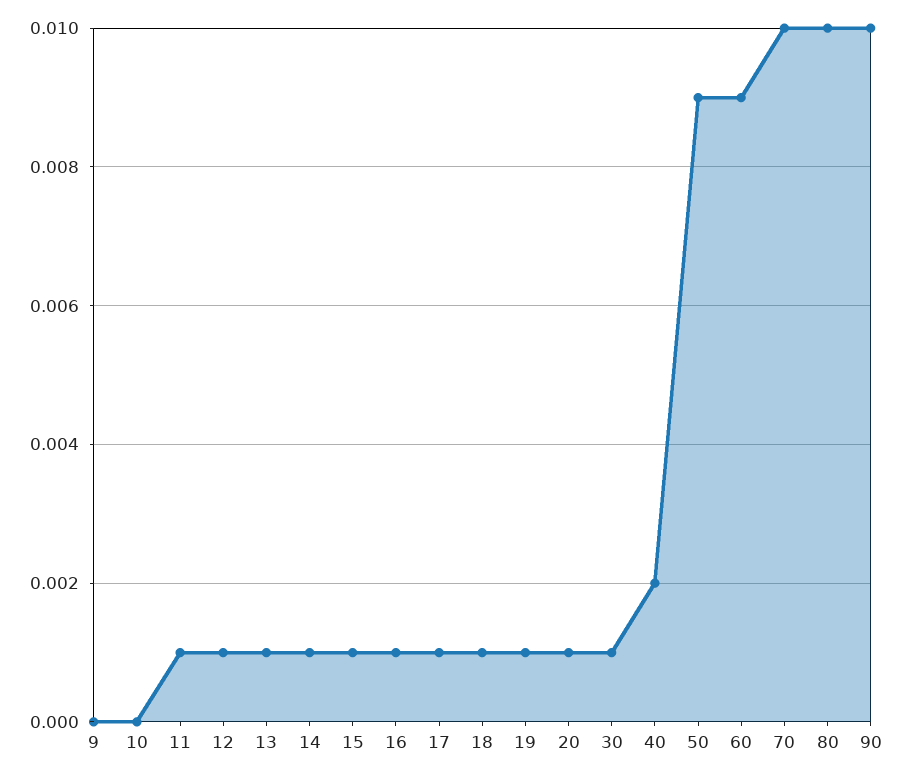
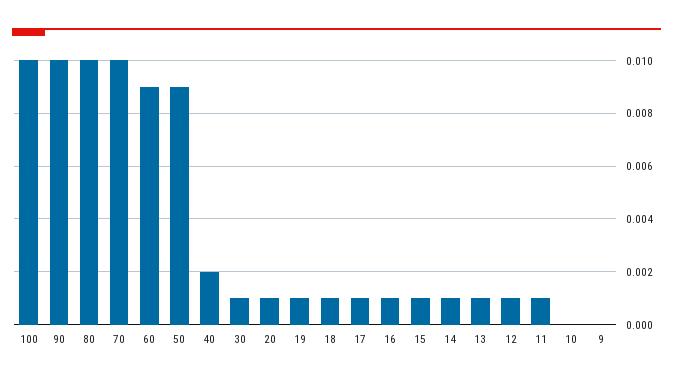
  {
    "9": 0,
    "10": 0,
    "11": 0.001,
    "12": 0.001,
    "13": 0.001,
    "14": 0.001,
    "15": 0.001,
    "16": 0.001,
    "17": 0.001,
    "18": 0.001,
    "19": 0.001,
    "20": 0.001,
    "30": 0.001,
    "40": 0.002,
    "50": 0.009,
    "60": 0.009,
    "70": 0.01,
    "80": 0.01,
-   "90": 0.01
+   "90": 0.01,
+   "100": 0.01
  }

# TASK OBJECTIVE
Transcribe every entry exactly, leaving out the pictures.

# WORKED SOLUTION
  {
    "9": 0,
    "10": 0,
    "11": 0.001,
    "12": 0.001,
    "13": 0.001,
    "14": 0.001,
    "15": 0.001,
    "16": 0.001,
    "17": 0.001,
    "18": 0.001,
    "19": 0.001,
    "20": 0.001,
    "30": 0.001,
    "40": 0.002,
    "50": 0.009,
    "60": 0.009,
    "70": 0.01,
    "80": 0.01,
-   "90": 0.01
+   "90": 0.01,
+   "100": 0.01
  }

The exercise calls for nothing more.